If you are new to this, or your man has asked you to lock him in a chastity device, there are a couple of important points that our experience might illustrate. The first is that the only thing that male chastity is about is controlling the male’s sexual pleasure. That’s it. A chastity device is a very good idea in the beginning; by that I mean at least a year or two. It takes that long to get fully conditioned. I’m completely trained in terms of the sexual use of my penis. It belongs 100% to my lioness. Three years of continuously wearing a chastity device trained me very well. I know that if I’m even tempted to get myself off, Mrs. Lion will lock me back up immediately. Being wild, as we call it, is a privilege.

I think that writing an informal contract is an important beginning step with male chastity. Its value isn’t so much that it “legally” binds you as much as it defines the boundaries of this new, hot activity. Even if you plan to do it just for a weekend or a week, the contract adds a lot of heat to an already hot idea.

A chastity contract isn’t a good document that requires a form or some other complex set of instructions. It only has to cover a few important points:

1. How long the agreement is in force.

2. How often the device come off for cleaning and teasing.

3. How long (this is optional but important for some people in the beginning) is the maximum amount of time he has to wait between ejaculations. Another way to look at this is what is the minimum amount of time he has to wait. For example, it could say that he will not even have a chance at ejaculation until at least seven days has passed. This is useful and very exciting.

That’s it. I don’t suggest any other complications are required. Male chastity is a very simple game. A lot of guys try to complicate it with all sorts of rules and penalties.
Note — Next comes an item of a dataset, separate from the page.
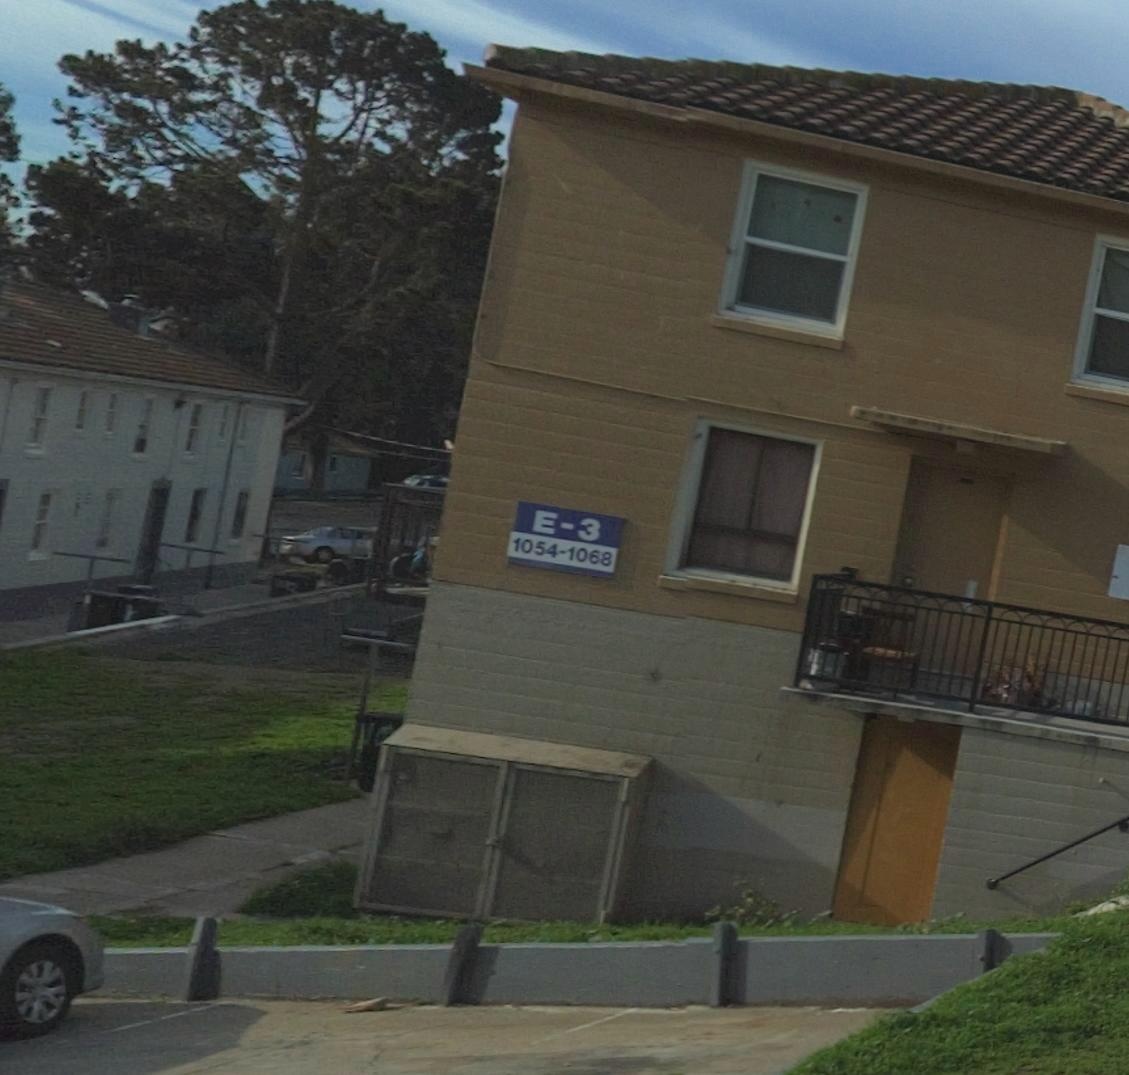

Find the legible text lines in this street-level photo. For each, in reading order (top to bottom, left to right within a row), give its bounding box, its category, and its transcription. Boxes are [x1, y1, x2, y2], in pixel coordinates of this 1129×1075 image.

[531, 508, 604, 544] None: E-3
[513, 535, 560, 560] StreetNumber: 1054
[567, 544, 615, 568] StreetNumber: 1068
You may want to add stuff later, but in the beginning this is really as far as you should go.

I don’t often say “should”. I really hate when bloggers make pronouncements about what you should or should not do. The only reason I’m saying that now is that the very simple act of locking up a man’s penis and then controlling his sexual pleasure is very powerful. A lot of guys don’t realize just how difficult this can be. Also, perhaps more importantly, most women start out with absolutely no idea what this is about or why their man wants them to do it. It will take time for both partners to develop patterns that support male chastity. It’s taken Mrs. Lion and I years to fully integrate this into our marriage.

Now it is so deeply embedded in our relationship that I don’t think either of us would have any real idea how to stop. I can’t imagine having any kind of sex without Mrs. Lion’s explicit permission. In fact, I can’t imagine having any sort of sex without Mrs. Lion producing my pleasure. She has become my sole source of sexual gratification. I can’t do it myself anymore. She and she alone provides me with orgasms. That’s powerful stuff. It doesn’t seem that way when you start because it’s also very hot. Trust me, at some point the idea that sex is now no longer in your own hands sinks in. When it does, you may want to get out.

Obviously, when I realized it, I was happy. I’m still happy. I have never regretted giving Mrs. Lion power. She wields it with love and not a little mischievousness. She has fun with it and so do I. I hope you do too.